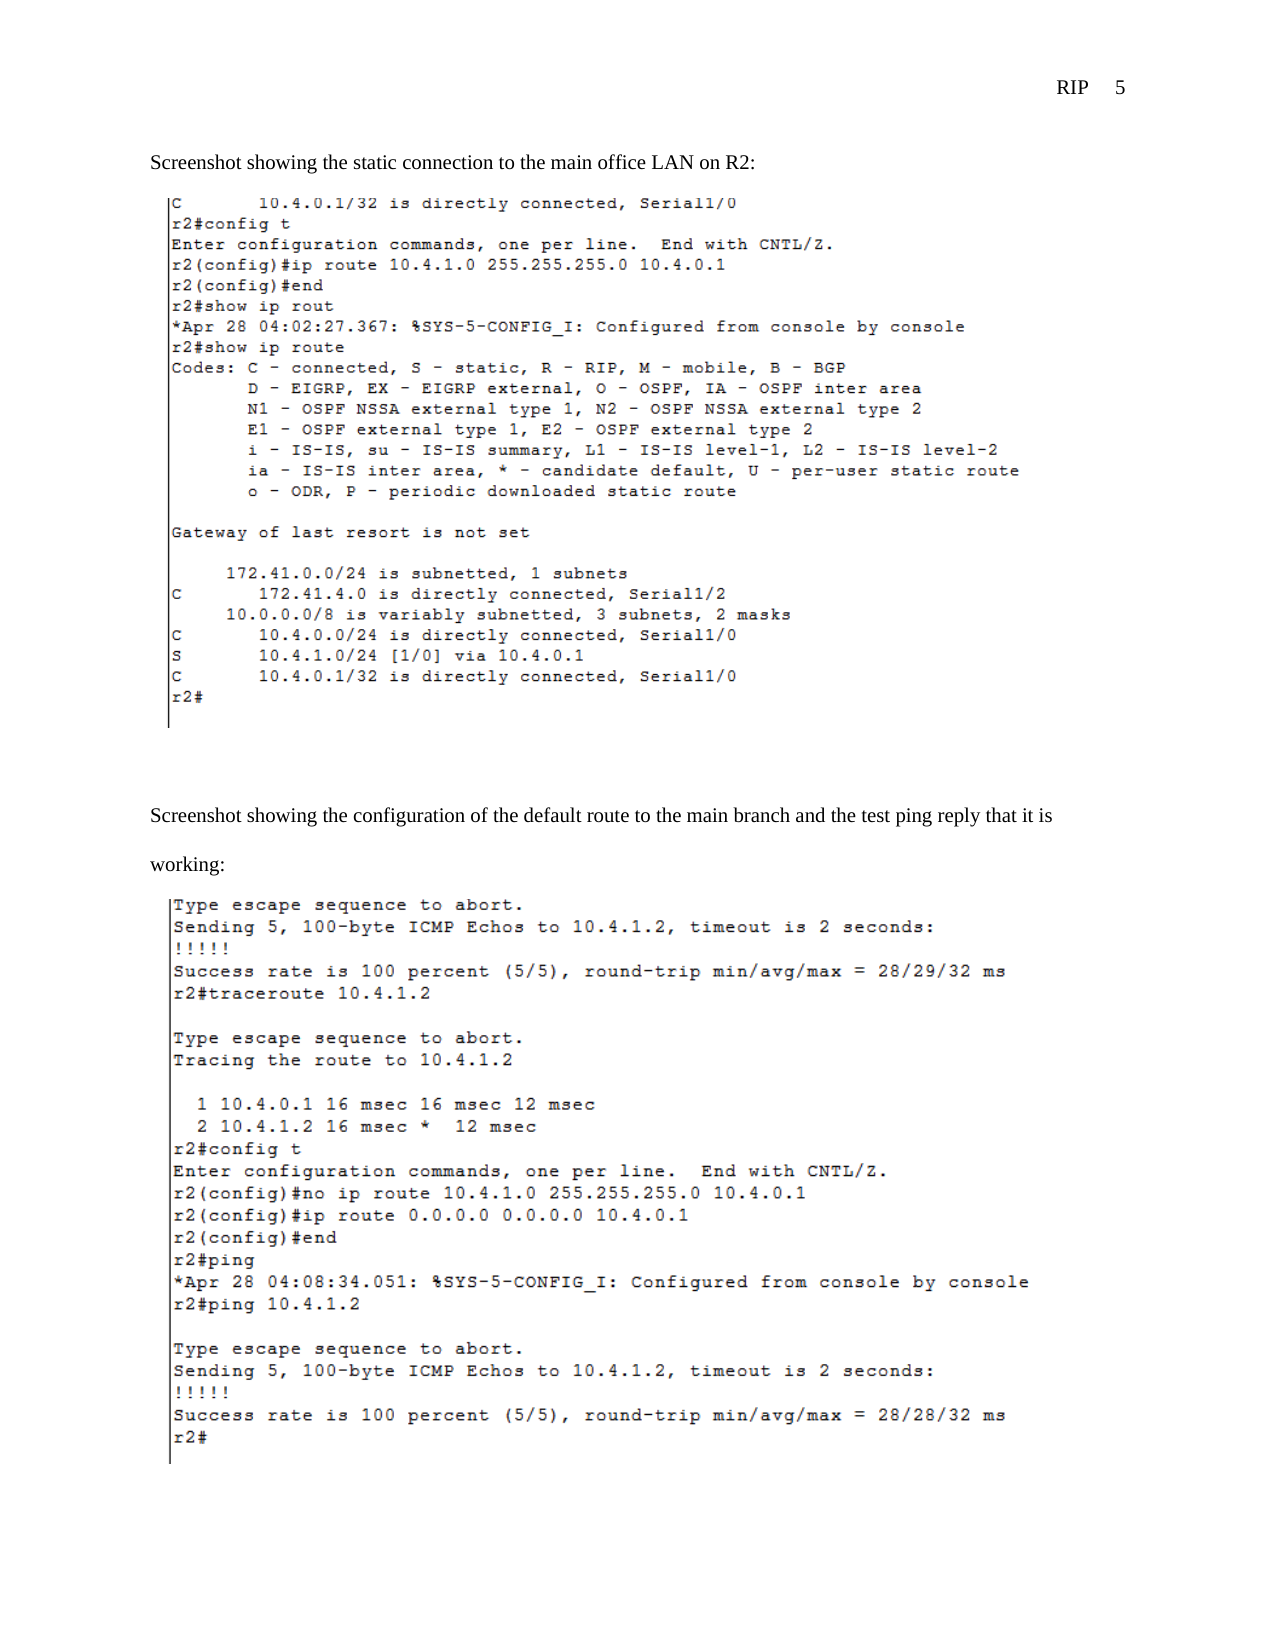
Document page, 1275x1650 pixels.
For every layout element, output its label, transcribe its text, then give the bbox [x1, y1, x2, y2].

text Screenshot showing the configuration of the default route to the main branch and the test ping reply that it is working: [150, 803, 1125, 876]
text Screenshot showing the static connection to the main office LAN on R2: [150, 150, 1125, 174]
picture [150, 198, 1043, 728]
picture [150, 899, 1078, 1464]
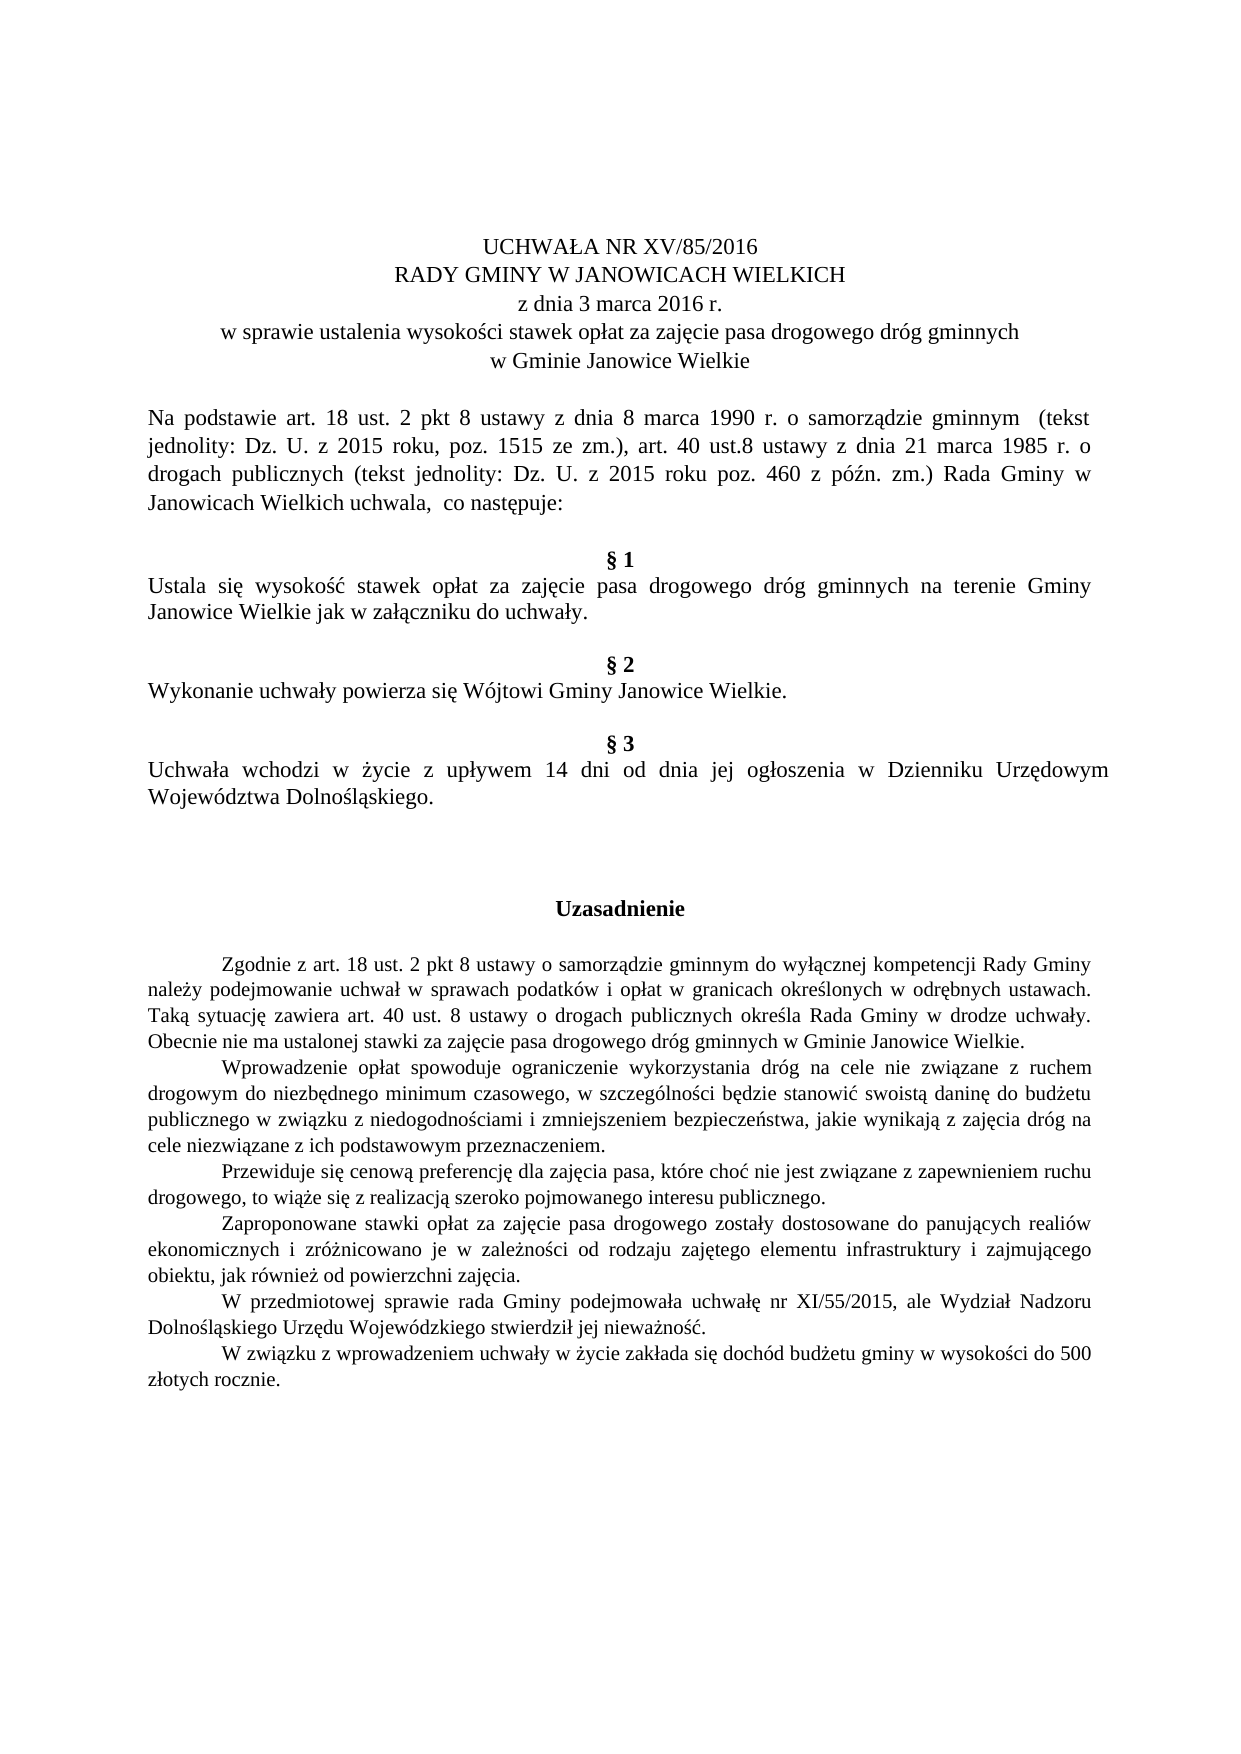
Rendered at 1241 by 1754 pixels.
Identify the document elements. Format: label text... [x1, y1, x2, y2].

text § 2 [148, 651, 1093, 677]
text § 3 [148, 730, 1093, 757]
text z dnia 3 marca 2016 r. [148, 290, 1093, 316]
text W przedmiotowej sprawie rada Gminy podejmowała uchwałę nr XI/55/2015, ale Wydział Nadzoru Dolnośląskiego Urzędu Wojewódzkiego stwierdził jej nieważność. [148, 1289, 1093, 1339]
text Przewiduje się cenową preferencję dla zajęcia pasa, które choć nie jest związane z zapewnieniem ruchu drogowego, to wiąże się z realizacją szeroko pojmowanego interesu publicznego. [148, 1159, 1093, 1209]
text § 1 [148, 546, 1093, 572]
text Ustala się wysokość stawek opłat za zajęcie pasa drogowego dróg gminnych na terenie Gminy Janowice Wielkie jak w załączniku do uchwały. [148, 572, 1093, 625]
text UCHWAŁA NR XV/85/2016 [148, 233, 1093, 259]
text Wykonanie uchwały powierza się Wójtowi Gminy Janowice Wielkie. [148, 677, 1093, 704]
text Uzasadnienie [148, 894, 1093, 921]
text Zaproponowane stawki opłat za zajęcie pasa drogowego zostały dostosowane do panujących realiów ekonomicznych i zróżnicowano je w zależności od rodzaju zajętego elementu infrastruktury i zajmującego obiektu, jak również od powierzchni zajęcia. [148, 1211, 1093, 1287]
text Na podstawie art. 18 ust. 2 pkt 8 ustawy z dnia 8 marca 1990 r. o samorządzie gminnym (tekst jednolity: Dz. U. z 2015 roku, poz. 1515 ze zm.), art. 40 ust.8 ustawy z dnia 21 marca 1985 r. o drogach publicznych (tekst jednolity: Dz. U. z 2015 roku poz. 460 z późn. zm.) Rada Gminy w Janowicach Wielkich uchwala, co następuje: [148, 403, 1093, 515]
text Wprowadzenie opłat spowoduje ograniczenie wykorzystania dróg na cele nie związane z ruchem drogowym do niezbędnego minimum czasowego, w szczególności będzie stanowić swoistą daninę do budżetu publicznego w związku z niedogodnościami i zmniejszeniem bezpieczeństwa, jakie wynikają z zajęcia dróg na cele niezwiązane z ich podstawowym przeznaczeniem. [148, 1055, 1093, 1157]
table_header Uchwała wchodzi w życie z upływem 14 dni od dnia jej ogłoszenia w Dzienniku Urzędowym Województwa Dolnośląskiego. [136, 757, 1122, 809]
text w Gminie Janowice Wielkie [148, 347, 1093, 373]
text W związku z wprowadzeniem uchwały w życie zakłada się dochód budżetu gminy w wysokości do 500 złotych rocznie. [148, 1341, 1093, 1391]
text RADY GMINY W JANOWICACH WIELKICH [148, 261, 1093, 288]
text w sprawie ustalenia wysokości stawek opłat za zajęcie pasa drogowego dróg gminnych [148, 318, 1093, 344]
text Zgodnie z art. 18 ust. 2 pkt 8 ustawy o samorządzie gminnym do wyłącznej kompetencji Rady Gminy należy podejmowanie uchwał w sprawach podatków i opłat w granicach określonych w odrębnych ustawach. Taką sytuację zawiera art. 40 ust. 8 ustawy o drogach publicznych określa Rada Gminy w drodze uchwały. Obecnie nie ma ustalonej stawki za zajęcie pasa drogowego dróg gminnych w Gminie Janowice Wielkie. [148, 951, 1093, 1053]
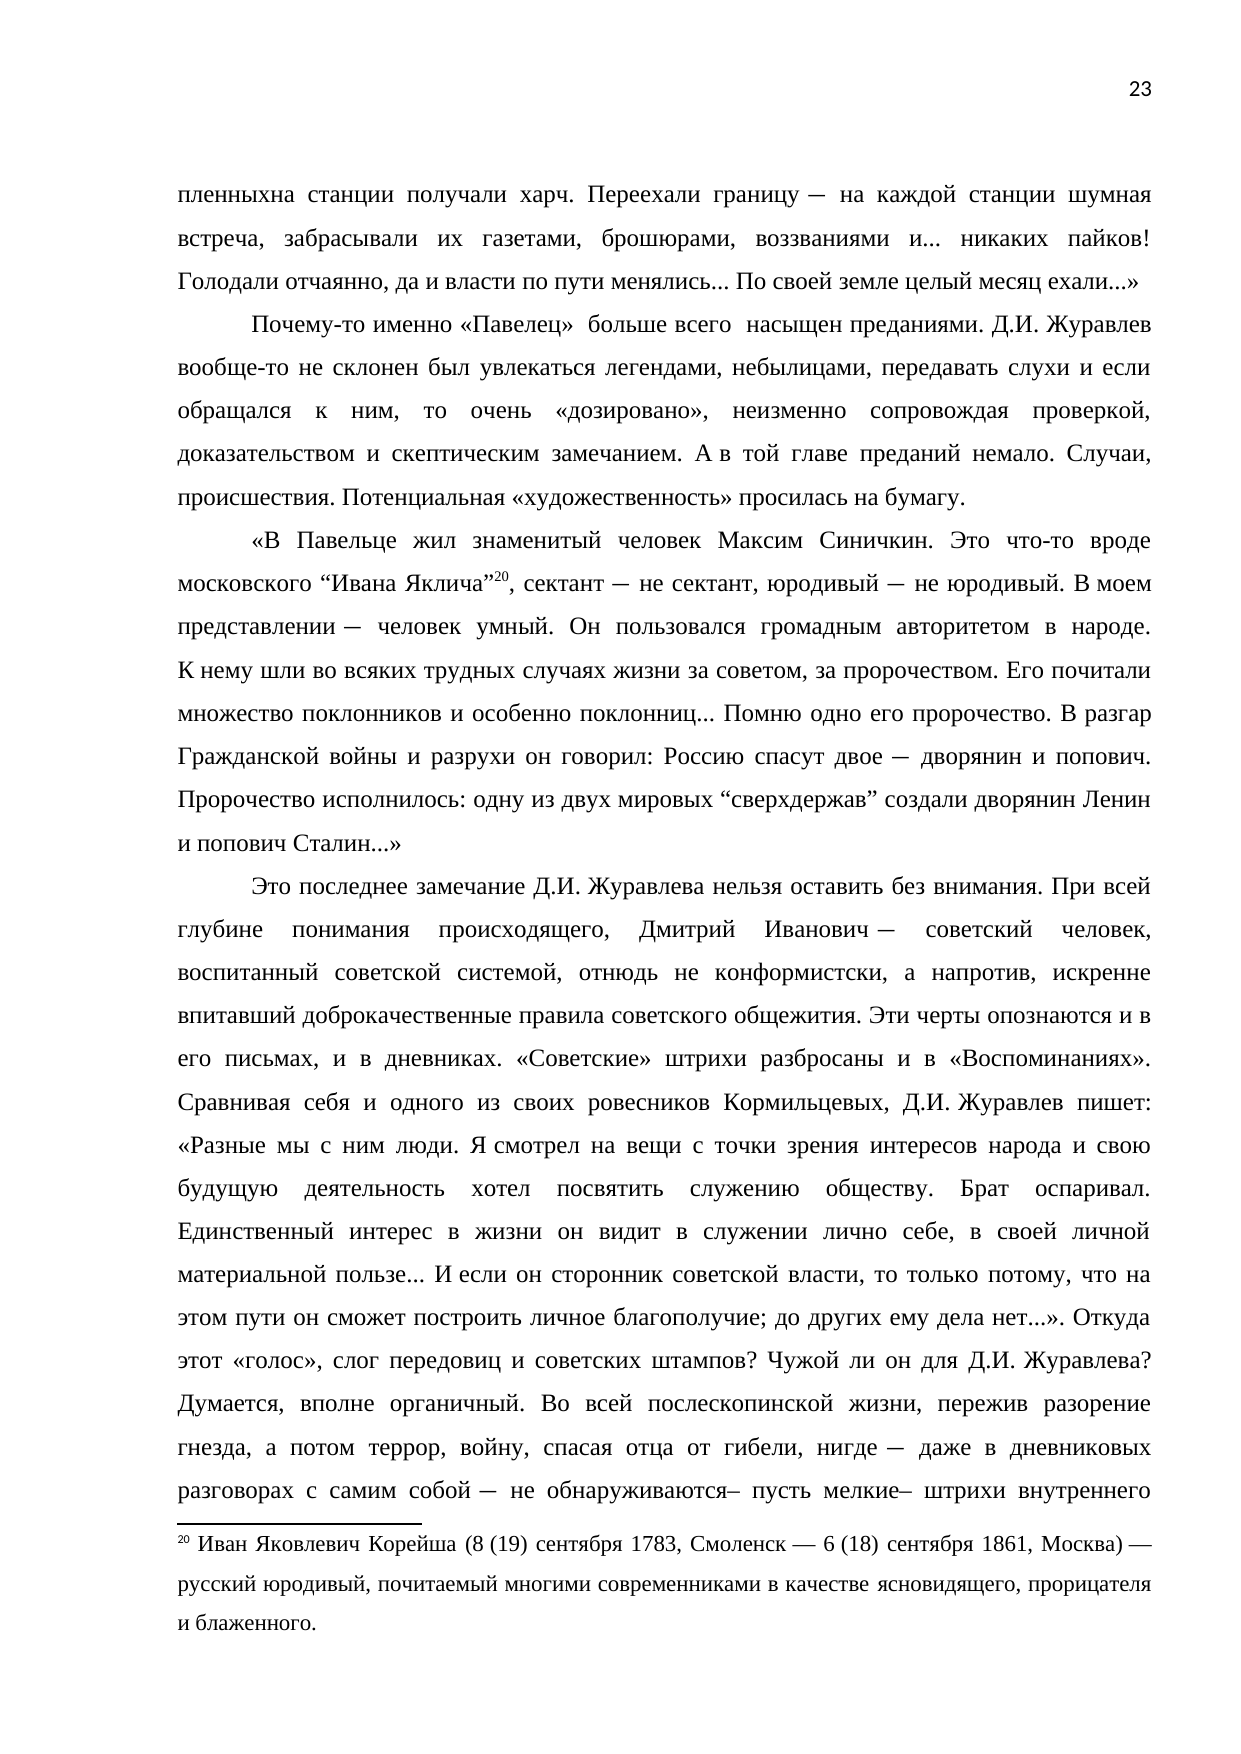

------------------------------------

→ **WHAT IS EXPECTED**: Starting with the line that contains "For every layout" and finishing with the line that contains "Rendered at 1241 by 1754 pixels.", reproduce every line of the material above exactly, but not the pictures.

→ **EXERCISE ANSWER**:
For every layout element, output its label, transcribe its text, then give the bbox [x1, y1, x2, y2].

text Screenshot showing the configuration of the default route to the main branch and the test ping reply that it is working: [150, 803, 1125, 876]
text Screenshot showing the static connection to the main office LAN on R2: [150, 150, 1125, 174]
picture [150, 198, 1043, 728]
picture [150, 899, 1078, 1464]
Rendered at 1241 by 1754 pixels.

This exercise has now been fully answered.